# Please help me find my mare



## RogueMare (Feb 17, 2010)

Best of luck.  These stories are always heart breaking.


----------



## sheawhittet (Oct 11, 2009)

I hate it when people mistreat any animal. I wish you the best of luck in your search. My horse (see avitar) was abused at one of her previous homes.


----------



## katieandduke (Apr 13, 2008)

Luckily your horse has very distinct markings and maybe someone will recognize her.. i wish you all the luck in the world. i hope and pray that you find her.. May God truly bless you in your search to find her.


----------



## depnewshound (Aug 14, 2010)

Your story breaks my heart! I don't know how people can mistreat animals. Good luck in your search and don't give up. A horse in Florida was missing for almost a year before she was found and returned to her owner. Your horse has distinctive markings. Someone will notice and hopefully report it to you. Can you query the landlord's neighbors? Someone nearby must know something. God bless you and your horse!


----------



## leonalee (Jul 1, 2010)

It is very sad that your horse was abused, however I am curious as to how long you left her at the farm before you decided to go back for her and what your arrangements with the barn were? Did you pay board for the time you weren't able to work? Perhaps I misread, but from what you have written, I get the idea that you left for a while then came back at some later time to get the horse?

I know it might be hard to hear, but you you are just as responsible for those injuries to your horse: why in the world would you have "worked off" board for someone who treated your horse so miserably? That is enough of something "coming up" that I'd find another barn and work off board, or find my horse a new permanent home with people who loved her if I couldn't find and afford better for her. Why would you have left unexpectedly and leave your horse there under ANY circumstances, knowing the people were abusive? Something about this story doesn't add up to me, I'm sorry.

I hope she has found a loving new home with people who can afford her, love her, respect her and treat her right. You should be happy for her if she has.


----------



## CrankyFilly9 (Sep 1, 2010)

*your horse*

awww! I hope you find her. i suggest posting something on netpose


----------



## Kawairashii Ichigo (Jul 18, 2010)

leonalee said:


> It is very sad that your horse was abused, however I am curious as to how long you left her at the farm before you decided to go back for her and what your arrangements with the barn were? Did you pay board for the time you weren't able to work? Perhaps I misread, but from what you have written, I get the idea that you left for a while then came back at some later time to get the horse?

[Data excerpts]
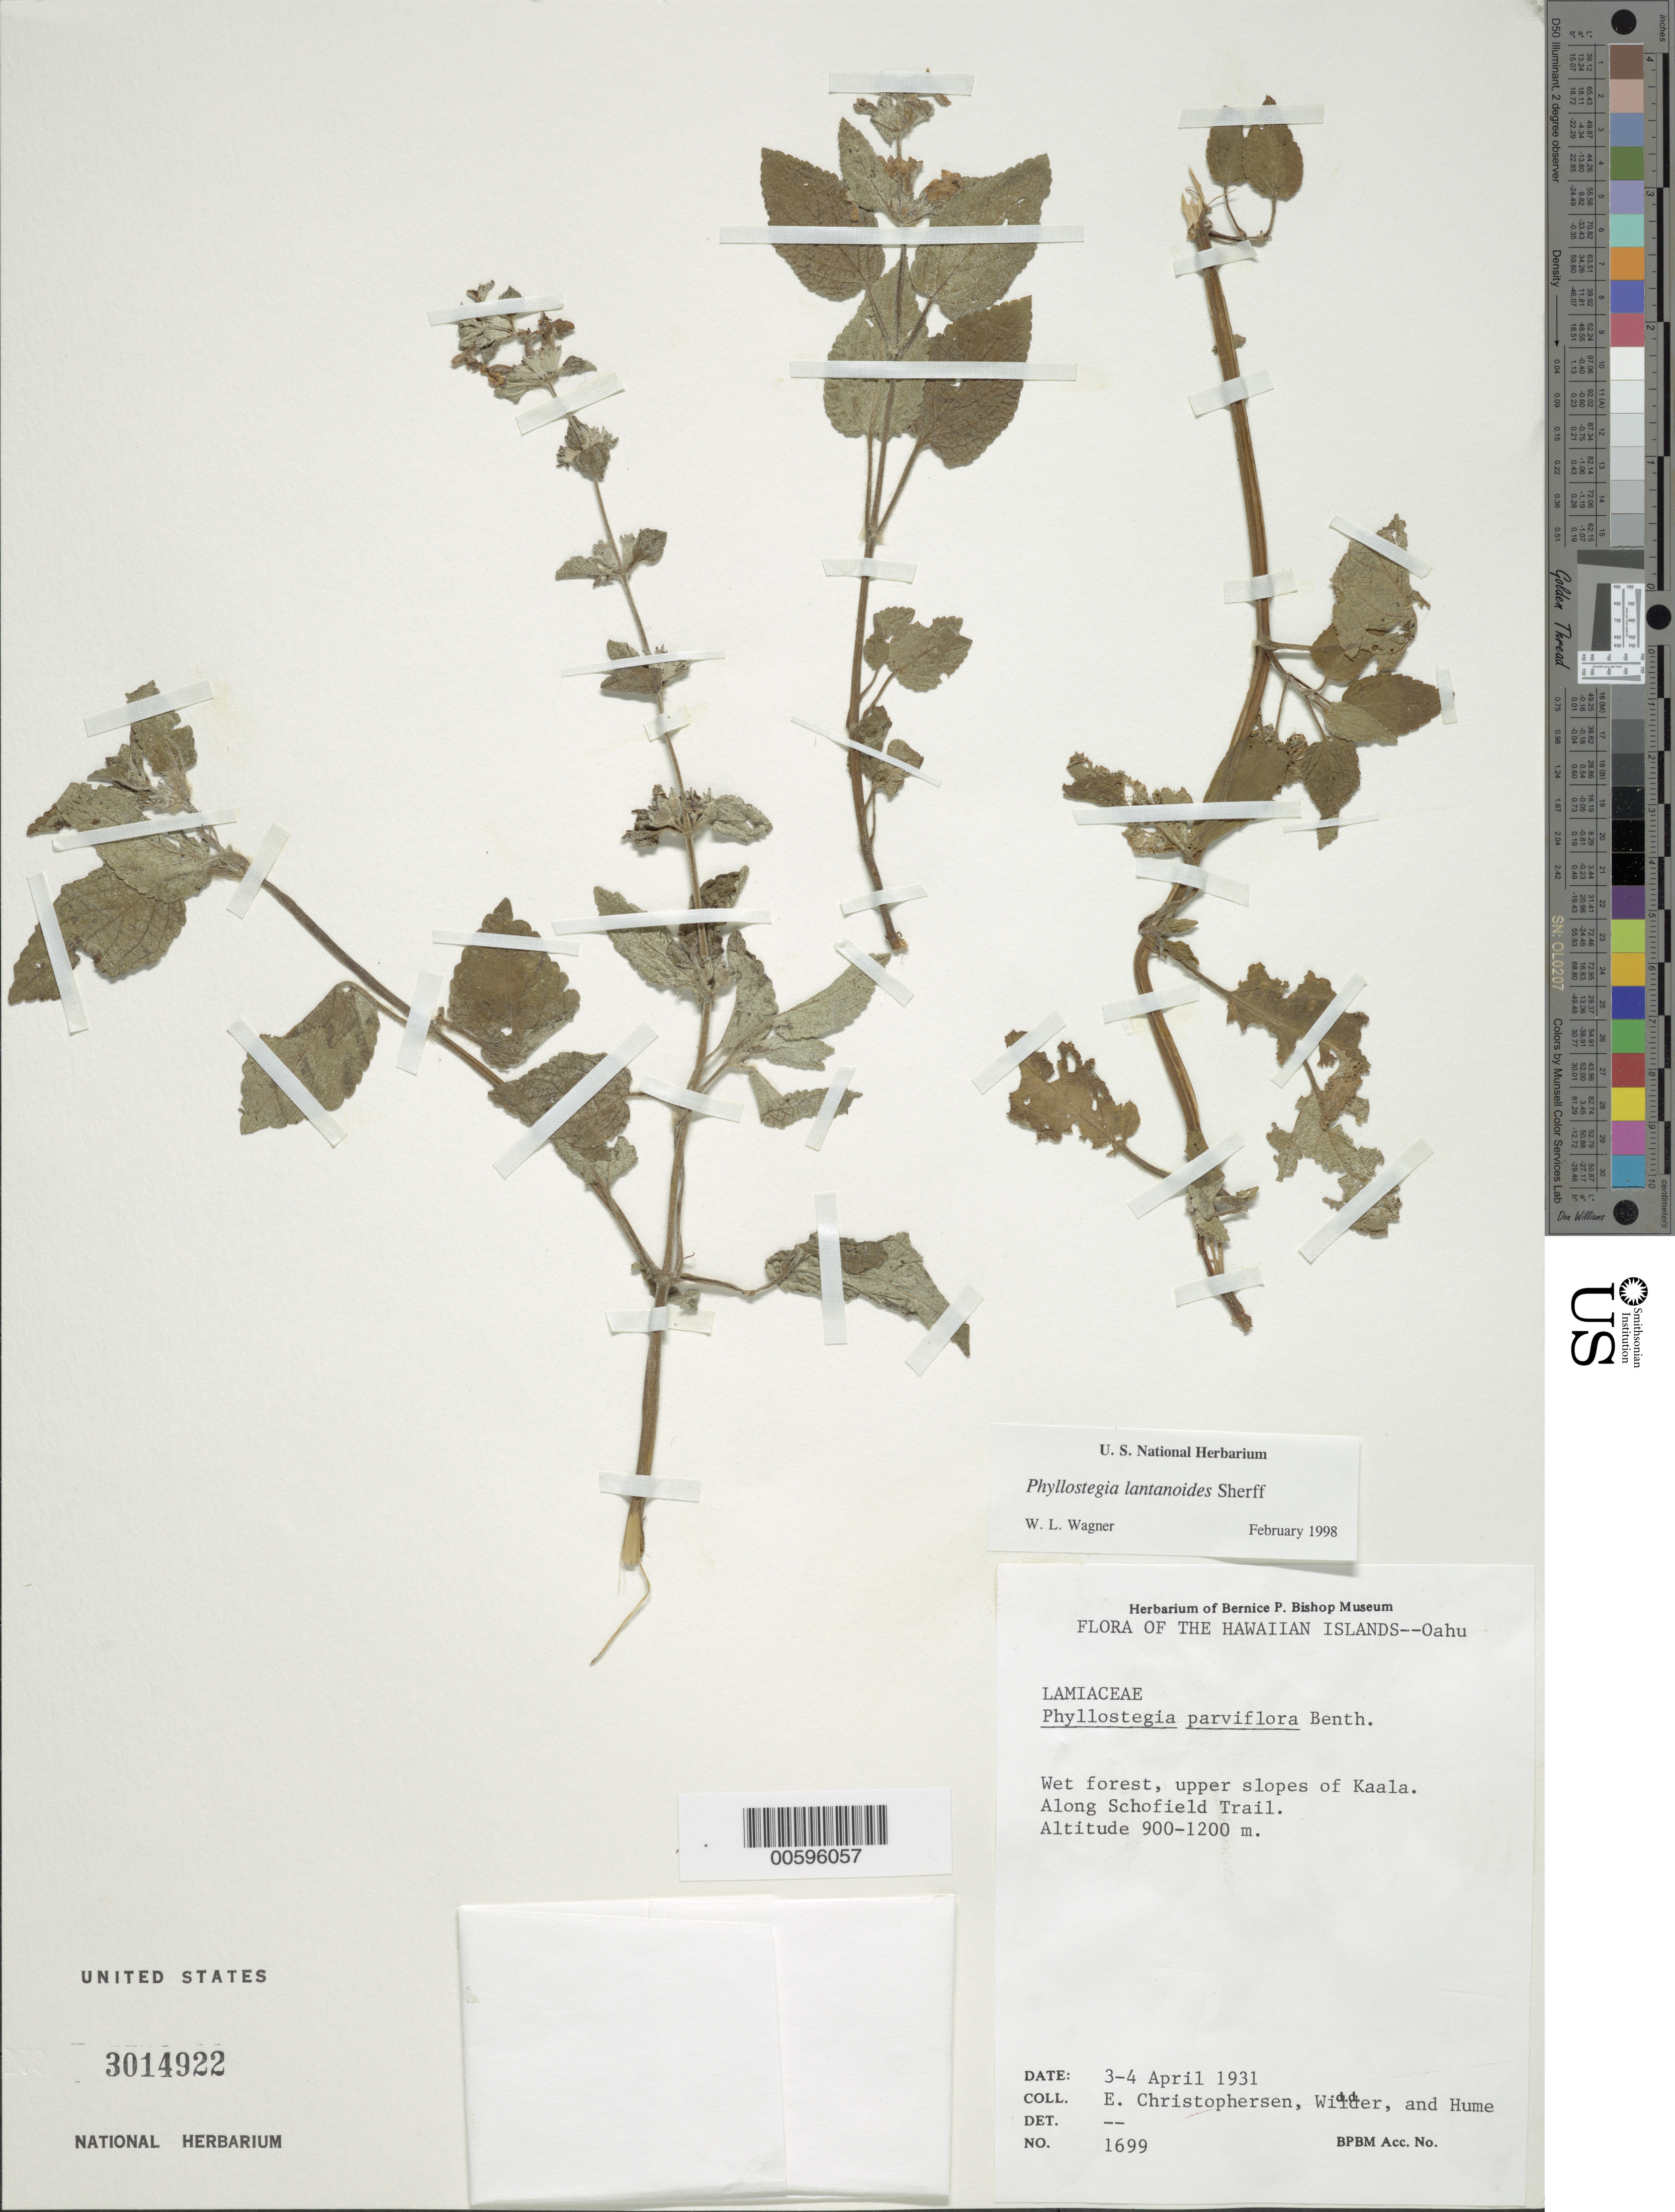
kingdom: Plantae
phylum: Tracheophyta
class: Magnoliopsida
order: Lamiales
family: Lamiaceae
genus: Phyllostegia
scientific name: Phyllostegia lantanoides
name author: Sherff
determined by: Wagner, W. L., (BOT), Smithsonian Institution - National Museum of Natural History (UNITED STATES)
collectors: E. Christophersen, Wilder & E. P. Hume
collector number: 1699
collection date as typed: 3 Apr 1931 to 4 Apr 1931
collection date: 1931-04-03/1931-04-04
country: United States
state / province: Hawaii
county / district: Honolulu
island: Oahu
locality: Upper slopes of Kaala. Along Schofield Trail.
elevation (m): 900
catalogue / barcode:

* **Directive A**:
Answer these questions using the forum thread about the missing mare:
(i) According to depnewshound, how long was a horse in Florida missing before she was found and returned to her owner?
(ii) Where does CrankyFilly9 suggest posting something?
(iii) What does sheawhittet say happened to her horse at one of her previous homes?
* **Directive B**: From the forum thread about the missing mare, reproduce the part that opens with the words containing "I know it might" and closes with "(Sep 1, 2010)".

* **Response A**:
(i) Almost a year.
(ii) On netpose.
(iii) She was abused.

* **Response B**:
I know it might be hard to hear, but you you are just as responsible for those injuries to your horse: why in the world would you have "worked off" board for someone who treated your horse so miserably? That is enough of something "coming up" that I'd find another barn and work off board, or find my horse a new permanent home with people who loved her if I couldn't find and afford better for her. Why would you have left unexpectedly and leave your horse there under ANY circumstances, knowing the people were abusive? Something about this story doesn't add up to me, I'm sorry.

I hope she has found a loving new home with people who can afford her, love her, respect her and treat her right. You should be happy for her if she has.


----------



## CrankyFilly9 (Sep 1, 2010)